- What is required
Copy out all the lines of the data that hold the word "begin".

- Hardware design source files

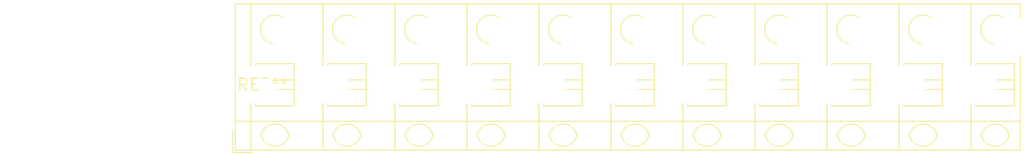
<source format=kicad_pcb>
(kicad_pcb (version 20240108) (generator pcbnew)

  (general
    (thickness 1.6)
  )

  (paper "A4")
  (layers
    (0 "F.Cu" signal)
    (31 "B.Cu" signal)
    (32 "B.Adhes" user "B.Adhesive")
    (33 "F.Adhes" user "F.Adhesive")
    (34 "B.Paste" user)
    (35 "F.Paste" user)
    (36 "B.SilkS" user "B.Silkscreen")
    (37 "F.SilkS" user "F.Silkscreen")
    (38 "B.Mask" user)
    (39 "F.Mask" user)
    (40 "Dwgs.User" user "User.Drawings")
    (41 "Cmts.User" user "User.Comments")
    (42 "Eco1.User" user "User.Eco1")
    (43 "Eco2.User" user "User.Eco2")
    (44 "Edge.Cuts" user)
    (45 "Margin" user)
    (46 "B.CrtYd" user "B.Courtyard")
    (47 "F.CrtYd" user "F.Courtyard")
    (48 "B.Fab" user)
    (49 "F.Fab" user)
    (50 "User.1" user)
    (51 "User.2" user)
    (52 "User.3" user)
    (53 "User.4" user)
    (54 "User.5" user)
    (55 "User.6" user)
    (56 "User.7" user)
    (57 "User.8" user)
    (58 "User.9" user)
  )

  (setup
    (pad_to_mask_clearance 0)
    (pcbplotparams
      (layerselection 0x00010fc_ffffffff)
      (plot_on_all_layers_selection 0x0000000_00000000)
      (disableapertmacros false)
      (usegerberextensions false)
      (usegerberattributes false)
      (usegerberadvancedattributes false)
      (creategerberjobfile false)
      (dashed_line_dash_ratio 12.000000)
      (dashed_line_gap_ratio 3.000000)
      (svgprecision 4)
      (plotframeref false)
      (viasonmask false)
      (mode 1)
      (useauxorigin false)
      (hpglpennumber 1)
      (hpglpenspeed 20)
      (hpglpendiameter 15.000000)
      (dxfpolygonmode false)
      (dxfimperialunits false)
      (dxfusepcbnewfont false)
      (psnegative false)
      (psa4output false)
      (plotreference false)
      (plotvalue false)
      (plotinvisibletext false)
      (sketchpadsonfab false)
      (subtractmaskfromsilk false)
      (outputformat 1)
      (mirror false)
      (drillshape 1)
      (scaleselection 1)
      (outputdirectory "")
    )
  )

  (net 0 "")

  (footprint "TerminalBlock_WAGO_804-311_1x11_P7.50mm_45Degree" (layer "F.Cu") (at 0 0))

)

</source>
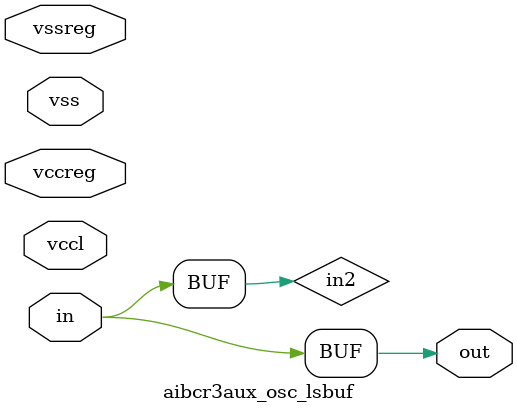
<source format=v>


module aibcr3aux_osc_lsbuf ( out, vccl, vccreg, vss, vssreg, in );

output  out;

inout  vccl, vccreg, vss, vssreg;

input  in;

wire in2b, in2, out, inb, in;



assign in2b = ~in2;
assign out = ~in2b;
assign in2 = ~inb;
assign inb = ~in;

endmodule


</source>
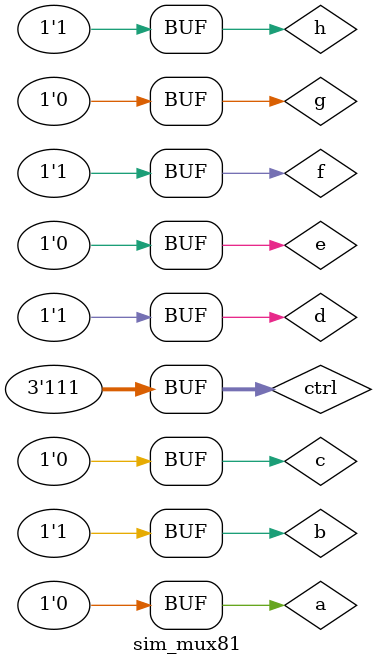
<source format=v>
`timescale 1ns / 1ps


module sim_mux81();
wire out;
reg a, b, c, d, e, f, g, h;
reg[2:0] ctrl;

mux81 m(a, b, c, d, e, f, g, h, ctrl, out);
initial begin
a=1'b0; b=1'b0; c=1'b0; d=1'b0; e=1'b0; f=1'b0; g=1'b0; h=1'b0; ctrl=3'b000;

#10 a=1'b1; b=1'b0; c=1'b0; d=1'b0; e=1'b0; f=1'b0; g=1'b0; h=1'b0; ctrl=3'b000;
#10 a=1'b1; b=1'b0; c=1'b1; d=1'b0; e=1'b1; f=1'b0; g=1'b1; h=1'b0; ctrl=3'b000;
#10 a=1'b0; b=1'b1; c=1'b0; d=1'b1; e=1'b0; f=1'b1; g=1'b0; h=1'b1; ctrl=3'b000;

#10 a=1'b1; b=1'b0; c=1'b0; d=1'b0; e=1'b0; f=1'b0; g=1'b0; h=1'b0; ctrl=3'b001;
#10 a=1'b1; b=1'b0; c=1'b1; d=1'b0; e=1'b1; f=1'b0; g=1'b1; h=1'b0; ctrl=3'b001;
#10 a=1'b0; b=1'b1; c=1'b0; d=1'b1; e=1'b0; f=1'b1; g=1'b0; h=1'b1; ctrl=3'b001;

#10 a=1'b1; b=1'b0; c=1'b0; d=1'b0; e=1'b0; f=1'b0; g=1'b0; h=1'b0; ctrl=3'b010;
#10 a=1'b1; b=1'b0; c=1'b1; d=1'b0; e=1'b1; f=1'b0; g=1'b1; h=1'b0; ctrl=3'b010;
#10 a=1'b0; b=1'b1; c=1'b0; d=1'b1; e=1'b0; f=1'b1; g=1'b0; h=1'b1; ctrl=3'b010;

#10 a=1'b1; b=1'b0; c=1'b0; d=1'b0; e=1'b0; f=1'b0; g=1'b0; h=1'b0; ctrl=3'b011;
#10 a=1'b1; b=1'b0; c=1'b1; d=1'b0; e=1'b1; f=1'b0; g=1'b1; h=1'b0; ctrl=3'b011;
#10 a=1'b0; b=1'b1; c=1'b0; d=1'b1; e=1'b0; f=1'b1; g=1'b0; h=1'b1; ctrl=3'b011;

#10 a=1'b1; b=1'b0; c=1'b0; d=1'b0; e=1'b0; f=1'b0; g=1'b0; h=1'b0; ctrl=3'b100;
#10 a=1'b1; b=1'b0; c=1'b1; d=1'b0; e=1'b1; f=1'b0; g=1'b1; h=1'b0; ctrl=3'b100;
#10 a=1'b0; b=1'b1; c=1'b0; d=1'b1; e=1'b0; f=1'b1; g=1'b0; h=1'b1; ctrl=3'b100;

#10 a=1'b1; b=1'b0; c=1'b0; d=1'b0; e=1'b0; f=1'b0; g=1'b0; h=1'b0; ctrl=3'b101;
#10 a=1'b1; b=1'b0; c=1'b1; d=1'b0; e=1'b1; f=1'b0; g=1'b1; h=1'b0; ctrl=3'b101;
#10 a=1'b0; b=1'b1; c=1'b0; d=1'b1; e=1'b0; f=1'b1; g=1'b0; h=1'b1; ctrl=3'b101;

#10 a=1'b1; b=1'b0; c=1'b0; d=1'b0; e=1'b0; f=1'b0; g=1'b0; h=1'b0; ctrl=3'b110;
#10 a=1'b1; b=1'b0; c=1'b1; d=1'b0; e=1'b1; f=1'b0; g=1'b1; h=1'b0; ctrl=3'b110;
#10 a=1'b0; b=1'b1; c=1'b0; d=1'b1; e=1'b0; f=1'b1; g=1'b0; h=1'b1; ctrl=3'b110;

#10 a=1'b1; b=1'b0; c=1'b0; d=1'b0; e=1'b0; f=1'b0; g=1'b0; h=1'b0; ctrl=3'b111;
#10 a=1'b1; b=1'b0; c=1'b1; d=1'b0; e=1'b1; f=1'b0; g=1'b1; h=1'b0; ctrl=3'b111;
#10 a=1'b0; b=1'b1; c=1'b0; d=1'b1; e=1'b0; f=1'b1; g=1'b0; h=1'b1; ctrl=3'b111;

end 
endmodule

</source>
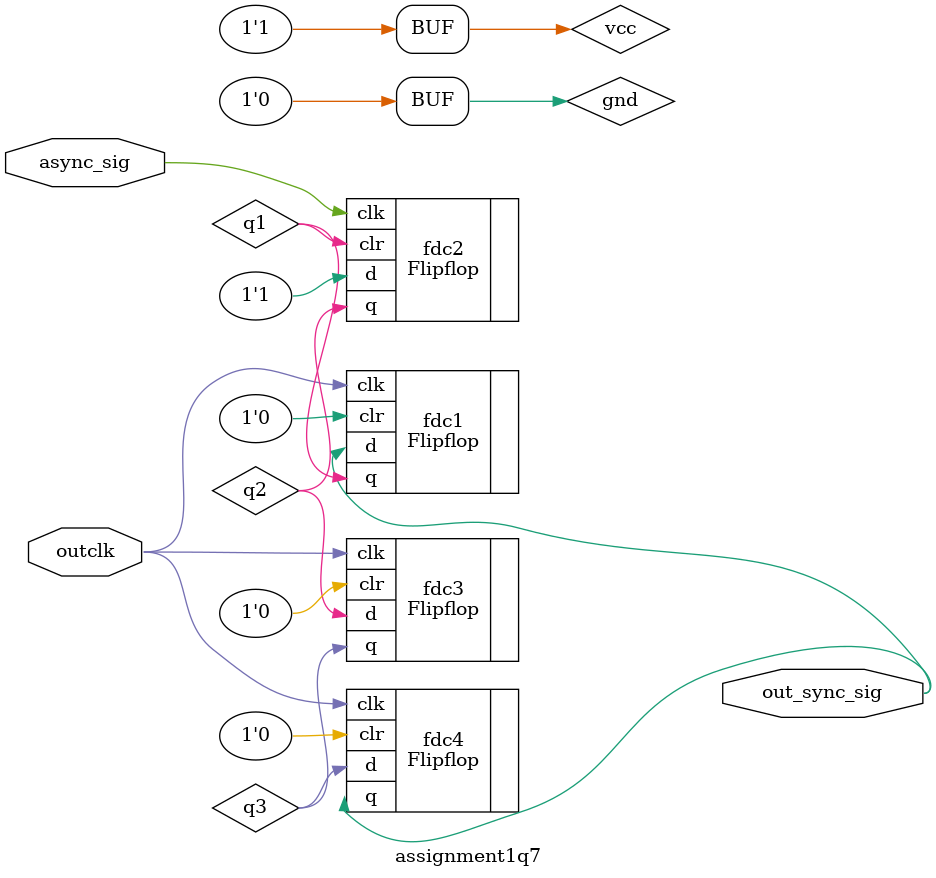
<source format=v>
`default_nettype none
module assignment1q7 (async_sig, outclk, out_sync_sig);
	input async_sig;
	input outclk;
	output out_sync_sig;
		
	wire vcc = 1;
	wire gnd = 0;
	
	wire q1;
	wire q2;
	wire q3;
	
	Flipflop
	fdc1(
	.clk(outclk),
	.clr(gnd),
	.q(q1),
	.d(out_sync_sig)	
	);
	
	Flipflop
	fdc2(
	.clk(async_sig),
	.clr(q1),
	.q(q2),
	.d(vcc)
	);
	
	Flipflop
	fdc3(
	.clk(outclk),
	.clr(gnd),
	.q(q3),
	.d(q2)	
	);
	
	Flipflop
	fdc4(
	.clk(outclk),
	.clr(gnd),
	.q(out_sync_sig),
	.d(q3)
	);
	
endmodule	
	
</source>
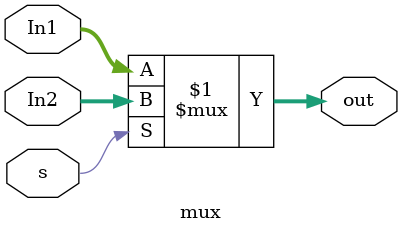
<source format=v>
module mux(input s,input [31:0]In1,input [31:0]In2,output  [31:0]out);

assign out=s?In2:In1;


endmodule

</source>
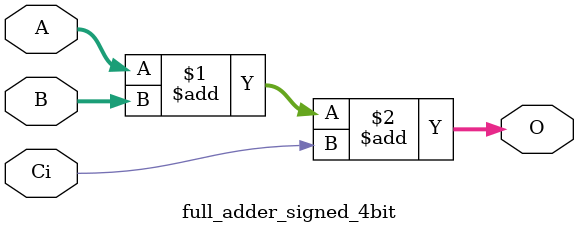
<source format=v>
module full_adder_signed_4bit(A, B, Ci, O);
  input signed [3:0] A;
  input signed [3:0] B;
  input Ci;
  output signed [4:0] O;

  assign O = A + B + Ci;
endmodule




</source>
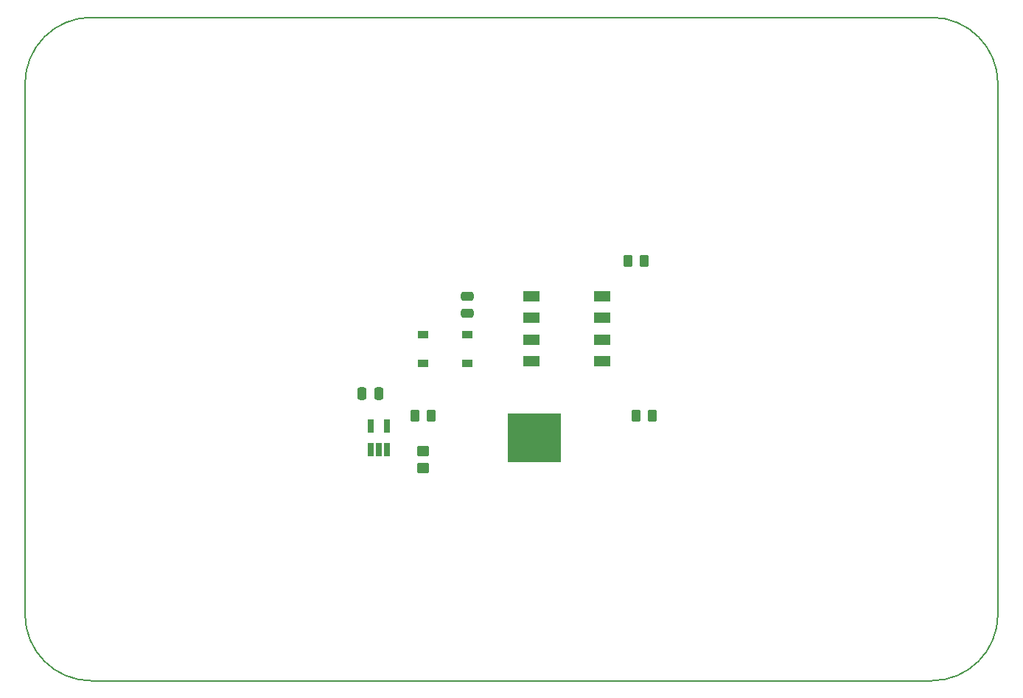
<source format=gbr>
%TF.GenerationSoftware,KiCad,Pcbnew,(6.0.4)*%
%TF.CreationDate,2022-04-30T16:21:15-04:00*%
%TF.ProjectId,dpp-architecture,6470702d-6172-4636-9869-746563747572,1.0*%
%TF.SameCoordinates,Original*%
%TF.FileFunction,Paste,Top*%
%TF.FilePolarity,Positive*%
%FSLAX46Y46*%
G04 Gerber Fmt 4.6, Leading zero omitted, Abs format (unit mm)*
G04 Created by KiCad (PCBNEW (6.0.4)) date 2022-04-30 16:21:15*
%MOMM*%
%LPD*%
G01*
G04 APERTURE LIST*
G04 Aperture macros list*
%AMRoundRect*
0 Rectangle with rounded corners*
0 $1 Rounding radius*
0 $2 $3 $4 $5 $6 $7 $8 $9 X,Y pos of 4 corners*
0 Add a 4 corners polygon primitive as box body*
4,1,4,$2,$3,$4,$5,$6,$7,$8,$9,$2,$3,0*
0 Add four circle primitives for the rounded corners*
1,1,$1+$1,$2,$3*
1,1,$1+$1,$4,$5*
1,1,$1+$1,$6,$7*
1,1,$1+$1,$8,$9*
0 Add four rect primitives between the rounded corners*
20,1,$1+$1,$2,$3,$4,$5,0*
20,1,$1+$1,$4,$5,$6,$7,0*
20,1,$1+$1,$6,$7,$8,$9,0*
20,1,$1+$1,$8,$9,$2,$3,0*%
G04 Aperture macros list end*
%TA.AperFunction,Profile*%
%ADD10C,0.150000*%
%TD*%
%ADD11RoundRect,0.250000X-0.262500X-0.450000X0.262500X-0.450000X0.262500X0.450000X-0.262500X0.450000X0*%
%ADD12R,1.910000X1.170000*%
%ADD13RoundRect,0.250000X-0.450000X0.350000X-0.450000X-0.350000X0.450000X-0.350000X0.450000X0.350000X0*%
%ADD14R,1.200000X0.900000*%
%ADD15R,6.200000X5.700000*%
%ADD16R,0.650000X1.560000*%
%ADD17RoundRect,0.250000X-0.475000X0.250000X-0.475000X-0.250000X0.475000X-0.250000X0.475000X0.250000X0*%
%ADD18RoundRect,0.250000X-0.250000X-0.475000X0.250000X-0.475000X0.250000X0.475000X-0.250000X0.475000X0*%
G04 APERTURE END LIST*
D10*
X205740000Y-58420000D02*
X109220000Y-58420000D01*
X205740000Y-134620000D02*
G75*
G03*
X213360000Y-127000000I0J7620000D01*
G01*
X109220000Y-58420000D02*
G75*
G03*
X101600000Y-66040000I0J-7620000D01*
G01*
X213360000Y-66040000D02*
G75*
G03*
X205740000Y-58420000I-7620000J0D01*
G01*
X101600000Y-127000000D02*
G75*
G03*
X109220000Y-134620000I7620000J0D01*
G01*
X101600000Y-66040000D02*
X101600000Y-127000000D01*
X109220000Y-134620000D02*
X205740000Y-134620000D01*
X213360000Y-66040000D02*
X213360000Y-127000000D01*
D11*
%TO.C,R3*%
X170895000Y-86360000D03*
X172720000Y-86360000D03*
%TD*%
D12*
%TO.C,T1*%
X159805509Y-97935000D03*
X159805509Y-95435000D03*
X159805509Y-92935000D03*
X159805509Y-90435000D03*
X167935509Y-90435000D03*
X167935509Y-92935000D03*
X167935509Y-95435000D03*
X167935509Y-97935000D03*
%TD*%
D13*
%TO.C,R2*%
X147320000Y-108220000D03*
X147320000Y-110220000D03*
%TD*%
D14*
%TO.C,D1*%
X147320000Y-94870000D03*
X147320000Y-98170000D03*
%TD*%
D11*
%TO.C,R1*%
X146407500Y-104140000D03*
X148232500Y-104140000D03*
%TD*%
%TO.C,R4*%
X171807500Y-104140000D03*
X173632500Y-104140000D03*
%TD*%
D15*
%TO.C,Q1*%
X160098333Y-106680000D03*
%TD*%
D14*
%TO.C,D2*%
X152400000Y-94870000D03*
X152400000Y-98170000D03*
%TD*%
D16*
%TO.C,U1*%
X141290000Y-108030000D03*
X142240000Y-108030000D03*
X143190000Y-108030000D03*
X143190000Y-105330000D03*
X141290000Y-105330000D03*
%TD*%
D17*
%TO.C,C3*%
X152400000Y-90490000D03*
X152400000Y-92390000D03*
%TD*%
D18*
%TO.C,C2*%
X140340000Y-101600000D03*
X142240000Y-101600000D03*
%TD*%
M02*

</source>
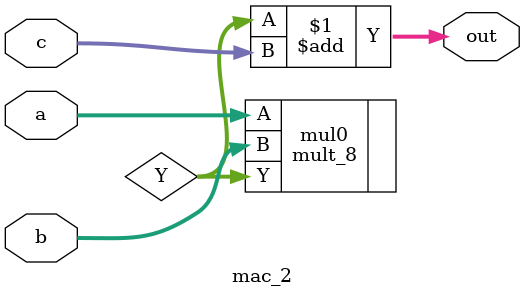
<source format=v>

module mac_2(a, b, c, out);
parameter DATA_WIDTH = 2;  /* declare a parameter. default required */
input [DATA_WIDTH - 1 : 0] a, b, c;
output [DATA_WIDTH - 1 : 0] out;

wire [DATA_WIDTH - 1 : 0] Y;

mult_8 mul0(
    .A(a),
    .B(b),
    .Y(Y)
);

assign out = Y + c;

endmodule










</source>
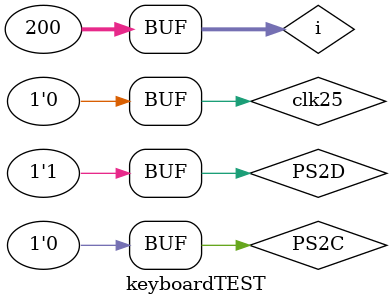
<source format=v>
`timescale 1ns / 1ps


module keyboardTEST;

	// Inputs
	reg clk25;
	reg PS2C;
	reg PS2D;

	// Outputs
	wire [15:0] xkey;
	integer i;

	// Instantiate the Unit Under Test (UUT)
	keyboard uut (
		.clk25(clk25), 
		.PS2C(PS2C), 
		.PS2D(PS2D), 
		.xkey(xkey)
	);

	initial begin
		// Initialize Inputs
		clk25 = 0;
		PS2C = 0;
		PS2D = 0;

		// Wait 100 ns for global reset to finish
		#100;
        
		// Add stimulus here
		for(i=0;i<200;i=i+1) begin
		#5;clk25=~clk25;
		if(i%2==0) begin
		PS2C = 1;
		PS2D = 1;
		end
		else begin
		PS2C = 0;
		PS2D = 1;
		end
		
		end

	end
      
endmodule


</source>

- Result of this exercise
initial begin
	initial begin
		for(i=0;i<200;i=i+1) begin
		if(i%2==0) begin
		else begin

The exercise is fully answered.